Neyse, Aralığın ikinci haftası sınav muhabbeti de bitince derin bi boşluğa düşmüş gibi oldum. En korktuğum şey, günlerin en kısa, gecelerin en uzun olduğu kara kışın tam da en dibinde, takvimin tam ortasında böylesine bir ruh haliyle baş başa kalmaktı ve korktuğum başıma geldi maalesef. Bazı yaşanacaklardan, durumu önceden sezseniz dahi kaçamıyorsunuz, galiba adına kader dediğimiz bir gerçeklik her halde mevcut bulunmakta, işte o da tam karşımda ve yüzleşmekteyiz kendisiyle şu anda. İşte tam da o anda, Ankara’dan dönen edebiyat hocası kuzenim İzmir’e ineceği için uçuştan önce beni arayıp havaalanından kendisini almamı söyledi. Ne tesadüftür ki, o sıkıntılı anımda o gece bende kaldı ve ertesi gün çıkıp birlikte Edremit’e gitmeyi teklif etti. Öyle de yaptık, sabah kalktık ve kaz dağlarına doğru yol aldık.
Önce, Hasanboğuldu ve Sütüven Şelalesini gezdik, bu arada ordaki kekik satan yaşlı biraz da geveze teyzeden öğrendik ki, boğulan Hasan ve aşkı Emine’nin hikayesi uydurmaymış. Hülya Avşar’ın oynadığı filmi çekmek için uydurulan bi senaryoymuş o hikaye. Zira, dedesinin arkadaşıymış bizim Hasan.
Ölümünün üzerinden üç yıl geçmesine rağmen, isteyip de mezarını bir türlü ziyaret edemediğim Tuncel Kurtiz’in kabrini ziyaret ettik. Nur içinde yatsın, nedendir bilinmez, mezarını hala yaptırmamış yakınları. Bi husumet yoktur inşallah.. neyse ki sevenleri, üzerlerine duygularını yazdıkları taşlarıyla süslemişler, atıl bırakmamışlar toprağını..

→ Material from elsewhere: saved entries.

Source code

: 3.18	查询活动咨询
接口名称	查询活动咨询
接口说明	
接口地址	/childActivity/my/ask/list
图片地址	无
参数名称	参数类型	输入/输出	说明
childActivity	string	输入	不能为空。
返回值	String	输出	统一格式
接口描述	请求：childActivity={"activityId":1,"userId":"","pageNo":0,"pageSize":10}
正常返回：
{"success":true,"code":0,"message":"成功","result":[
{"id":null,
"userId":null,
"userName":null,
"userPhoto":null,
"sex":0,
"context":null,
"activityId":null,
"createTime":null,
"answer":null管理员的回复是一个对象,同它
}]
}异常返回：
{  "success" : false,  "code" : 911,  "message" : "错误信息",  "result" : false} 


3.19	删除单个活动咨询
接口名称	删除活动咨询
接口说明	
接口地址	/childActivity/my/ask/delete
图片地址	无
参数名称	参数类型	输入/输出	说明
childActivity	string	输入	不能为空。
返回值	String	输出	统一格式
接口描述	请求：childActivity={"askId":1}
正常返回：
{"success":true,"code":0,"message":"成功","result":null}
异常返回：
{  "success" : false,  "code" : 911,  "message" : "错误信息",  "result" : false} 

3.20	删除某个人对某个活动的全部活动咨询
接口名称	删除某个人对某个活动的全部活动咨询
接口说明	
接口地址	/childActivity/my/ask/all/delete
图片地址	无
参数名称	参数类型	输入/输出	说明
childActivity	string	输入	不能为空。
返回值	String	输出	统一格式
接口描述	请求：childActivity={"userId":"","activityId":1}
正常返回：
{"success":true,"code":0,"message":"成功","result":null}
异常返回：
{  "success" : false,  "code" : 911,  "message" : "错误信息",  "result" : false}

Ordan sonra rakımı yükseltip milli parkın kapısına kadar dayandık. Meğer rehbersiz girilmiyormuş, rehber de bulunmayınca kapısından döndük, o da başka bahara kaldı. Hiç moral bozmadık, zeytinliklere dalıp, yere düşen meşhur Edremit zeytinlerden iki poşet mahsul topladık, salamuralık.
En son, Akçay ve çok isteyip de bir türlü gidemediğim Zeytinli Rock Festivali’nin olduğu mecraları gezdim. Ordan iki tane öğrenci çocuğu otostop çekerken gördüm ve aldım. İyi ki festivale gelmemişsin abi, dediler. Çok kavgalar gürültüler çıkmış, hoş geçmemiş yani. Neyse, o da başka bahara kaldı zaten. Çocukları az ilerideki turizm meslek lisesine bırakıp, sazlık mücavir alandan Edremit merkeze çıktım. Kuzenle o akşam ev rakısı ürettik ve yanına çiğ köfte yoğurduk. Bu da bana veda gecesi olmuştu, ertesi sabah yola koyuldum. Gömeç, Burhaniye, Ayvalık, Bergama, Aliağa, Dikili, Foça, Menemen, Çiğli istikametinde İzmir’e döndüm. Dönüşümle birlikte, bikaç kadınla üst üste seviştim. Normalde böyle şeyler çok denk gelmez ama işte çakralar açılınca kendiliğinden geliyor yağmur gibi.
Son günlerde de buradaki sağlık memuru kuzenimle takılıyoruz. O gün aşırı 24 saat nöbetine gidip geliyor. En son Manisa’ya abime sürpriz bi doğum günü yapalım dedik, rezil olduk. Resim öğretmeni kendisi, o günü de boş günü tesadüf bu ya, havada kötü, yenge de işte, bizimki evdedir dedik. Pastamızı mumuzu maytabımızı aldık eve geldik. Dış kapıyı şans eseri apartmandan çıkan küçük bi kız çocuğu açtı, daldık içeri. Dairenin kapısının önünde pastayı açtık, mumları maytabı yaktık, kameraları açtık ve zile bastık. Bastık ama duyan, kapıyı açan yok. Bir, iki, üç, dört.. tıklatıyoruz yine bi aksiyon yok. Mumu kendimiz üfledik alkışladık ve bu unutulmaz anı da instagramda paylaştım, isteyen bu rezilliği ordan izleyebilir.
İşte böyle geldik çattık 2017 yılının sonuna ve dayandık 2018’e. Bakalım ikibinonsekiz bize neler getiricek, ondan beklentilerimi de ayrıca yazıcam.